(SUPPLIED PASSAGE):
■ ■ ■ ■ ■ ■ ■

Using non-type reference template parameters might be a solution. See http://en.cppreference.com/w/cpp/language/template_parameters . For example like this:

#include <iostream>
#include <cstdint>
#include <array>

enum class color_space : std::uint8_t { rgb, cymk, other };

// PIXEL LAYOUT
// Can be created/modified at runtime, but a predefined set of pixel_layouts
// exists for compile-time use.
struct pixel_layout {
    color_space space;
    std::uint8_t channels;
};

constexpr bool operator==(const pixel_layout& a, const pixel_layout& b) {
    return (a.space == b.space) && (a.channels == b.channels);
}
constexpr bool operator!=(const pixel_layout& a, const pixel_layout& b) {
    return (a.space != b.space) || (a.channels != b.channels);
}

// Predefined pixel_layout instances, for use as template arguments
// As static constexpr members of class, to make sure they have external linkage,
// required for use as reference template arguments.
struct default_pixel_layouts {
    static constexpr pixel_layout rgb{ color_space::rgb, 3 };
    static constexpr pixel_layout cymk{ color_space::cymk, 4 };        
};

// Definitions for the pixel_layouts
constexpr pixel_layout default_pixel_layouts::rgb;
constexpr pixel_layout default_pixel_layouts::cymk;


// PIXEL TYPE
// Takes pixel_layout reference as non-type template argument.
template<const pixel_layout& Layout>
struct pixel {
    static constexpr const pixel_layout& layout = Layout;

    // Because layout is constexpr, can use its members (e.g. channels),
    // for example as template argument.

■ ■ ■ ■ ■ ■ ■

(MATERIAL PROVIDED):

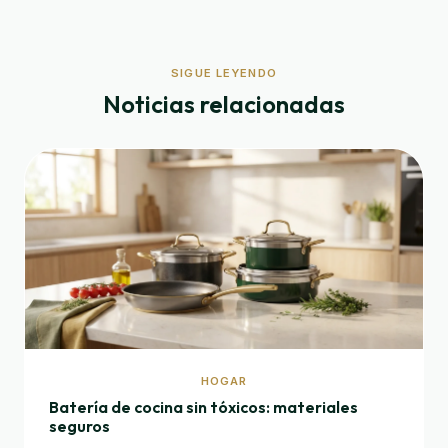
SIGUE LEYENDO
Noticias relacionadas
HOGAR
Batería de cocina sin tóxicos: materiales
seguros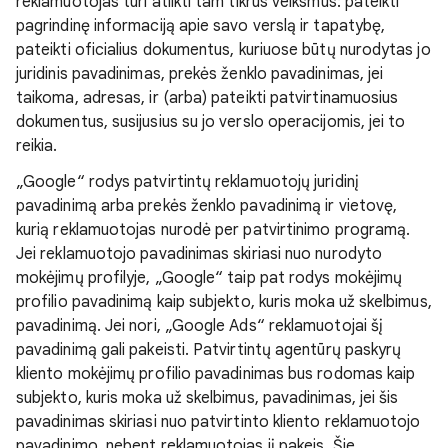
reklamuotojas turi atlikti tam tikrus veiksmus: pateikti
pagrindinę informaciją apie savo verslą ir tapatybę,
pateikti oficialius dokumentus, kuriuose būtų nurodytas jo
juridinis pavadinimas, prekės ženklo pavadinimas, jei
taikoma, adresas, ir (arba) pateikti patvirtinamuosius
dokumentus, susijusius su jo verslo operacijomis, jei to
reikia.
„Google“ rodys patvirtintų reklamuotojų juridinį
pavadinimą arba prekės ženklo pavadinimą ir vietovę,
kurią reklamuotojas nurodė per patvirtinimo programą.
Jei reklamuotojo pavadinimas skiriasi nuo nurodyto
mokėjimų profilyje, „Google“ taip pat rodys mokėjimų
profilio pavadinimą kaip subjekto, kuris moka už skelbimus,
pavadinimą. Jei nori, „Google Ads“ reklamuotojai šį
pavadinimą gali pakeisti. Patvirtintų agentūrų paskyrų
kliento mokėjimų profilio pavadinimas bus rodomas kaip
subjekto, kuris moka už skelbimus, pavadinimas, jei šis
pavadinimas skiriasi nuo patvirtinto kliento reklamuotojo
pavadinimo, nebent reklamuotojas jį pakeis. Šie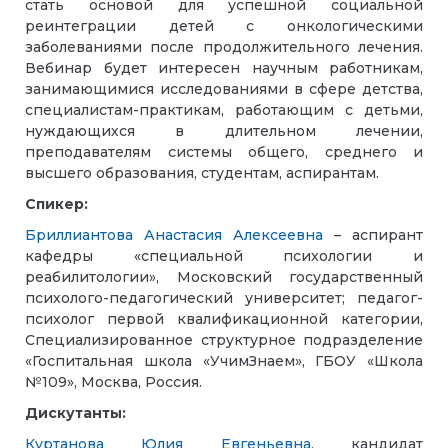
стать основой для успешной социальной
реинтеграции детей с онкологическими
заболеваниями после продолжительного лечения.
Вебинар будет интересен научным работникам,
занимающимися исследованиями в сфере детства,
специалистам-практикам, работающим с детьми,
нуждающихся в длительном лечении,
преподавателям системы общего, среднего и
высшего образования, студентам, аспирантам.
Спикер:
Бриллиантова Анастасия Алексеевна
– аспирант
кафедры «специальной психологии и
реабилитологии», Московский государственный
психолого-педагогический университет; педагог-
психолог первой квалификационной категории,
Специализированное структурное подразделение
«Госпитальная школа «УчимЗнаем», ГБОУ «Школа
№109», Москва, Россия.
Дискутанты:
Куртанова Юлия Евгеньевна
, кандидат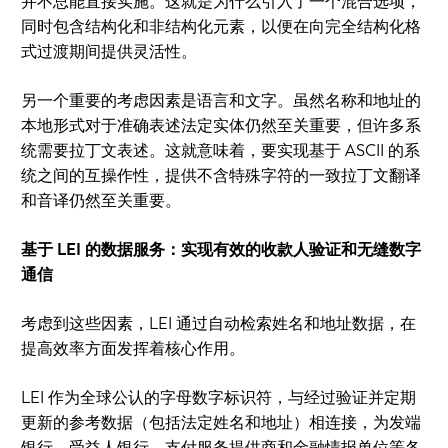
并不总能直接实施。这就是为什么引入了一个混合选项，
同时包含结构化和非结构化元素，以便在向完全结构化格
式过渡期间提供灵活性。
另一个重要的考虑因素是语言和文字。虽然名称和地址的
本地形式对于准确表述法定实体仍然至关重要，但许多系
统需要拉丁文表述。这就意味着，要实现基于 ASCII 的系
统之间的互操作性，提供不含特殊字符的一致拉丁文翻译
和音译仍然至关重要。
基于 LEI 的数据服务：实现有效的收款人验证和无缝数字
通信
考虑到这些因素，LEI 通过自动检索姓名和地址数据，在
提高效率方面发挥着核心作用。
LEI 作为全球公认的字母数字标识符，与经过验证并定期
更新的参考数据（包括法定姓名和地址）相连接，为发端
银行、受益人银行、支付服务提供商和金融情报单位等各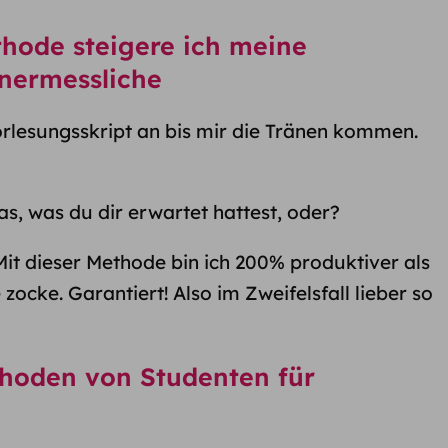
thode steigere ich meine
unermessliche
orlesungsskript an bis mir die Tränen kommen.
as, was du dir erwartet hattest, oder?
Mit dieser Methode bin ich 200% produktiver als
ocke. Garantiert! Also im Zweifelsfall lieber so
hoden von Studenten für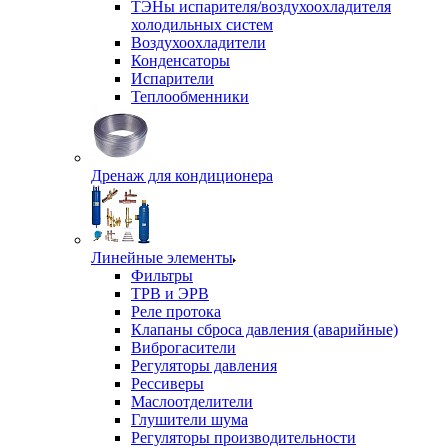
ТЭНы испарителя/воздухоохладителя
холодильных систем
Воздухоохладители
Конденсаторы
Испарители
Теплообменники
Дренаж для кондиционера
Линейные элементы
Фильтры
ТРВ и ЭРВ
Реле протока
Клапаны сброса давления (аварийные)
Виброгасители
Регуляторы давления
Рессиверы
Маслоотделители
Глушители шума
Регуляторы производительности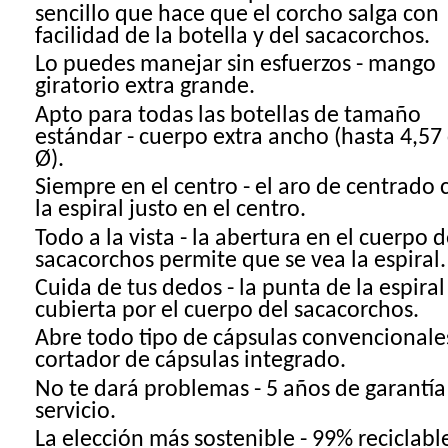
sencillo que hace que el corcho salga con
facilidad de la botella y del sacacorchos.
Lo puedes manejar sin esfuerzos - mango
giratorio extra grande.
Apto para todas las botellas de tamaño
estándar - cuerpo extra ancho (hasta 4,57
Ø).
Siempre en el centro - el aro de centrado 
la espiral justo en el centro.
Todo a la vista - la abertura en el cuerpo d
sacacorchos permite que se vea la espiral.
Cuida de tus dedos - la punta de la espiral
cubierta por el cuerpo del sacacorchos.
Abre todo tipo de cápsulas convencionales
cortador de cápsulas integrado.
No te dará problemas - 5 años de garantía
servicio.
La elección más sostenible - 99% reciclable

■ ■ ■ ■ ■ ■ ■

(INSTRUCTIONS):
A) Please reproduce the pixel layout post word for word, starting with "enum class color_space" and going on through "for compile-time use.".
B) According to the comments in the pixel layout post, why are the predefined pixel_layout instances declared as static constexpr members of a class?
C) Summarize the pixel layout post in three sentences.
The items have no role in this work.

(ANSWERS GIVEN):
A)
enum class color_space : std::uint8_t { rgb, cymk, other };

// PIXEL LAYOUT
// Can be created/modified at runtime, but a predefined set of pixel_layouts
// exists for compile-time use.

B) To make sure they have external linkage, which is required for use as reference template arguments.

C) The post suggests non-type reference template parameters as a possible solution and points to the cppreference page on template parameters. Its example defines a color_space enum, a pixel_layout struct holding a color space and a channel count with equality operators, and predefined rgb and cymk layouts kept as static constexpr class members so they have external linkage. A pixel template then takes a pixel_layout reference as its template argument and stores it as a constexpr layout, whose members, such as channels, can themselves be used as template arguments.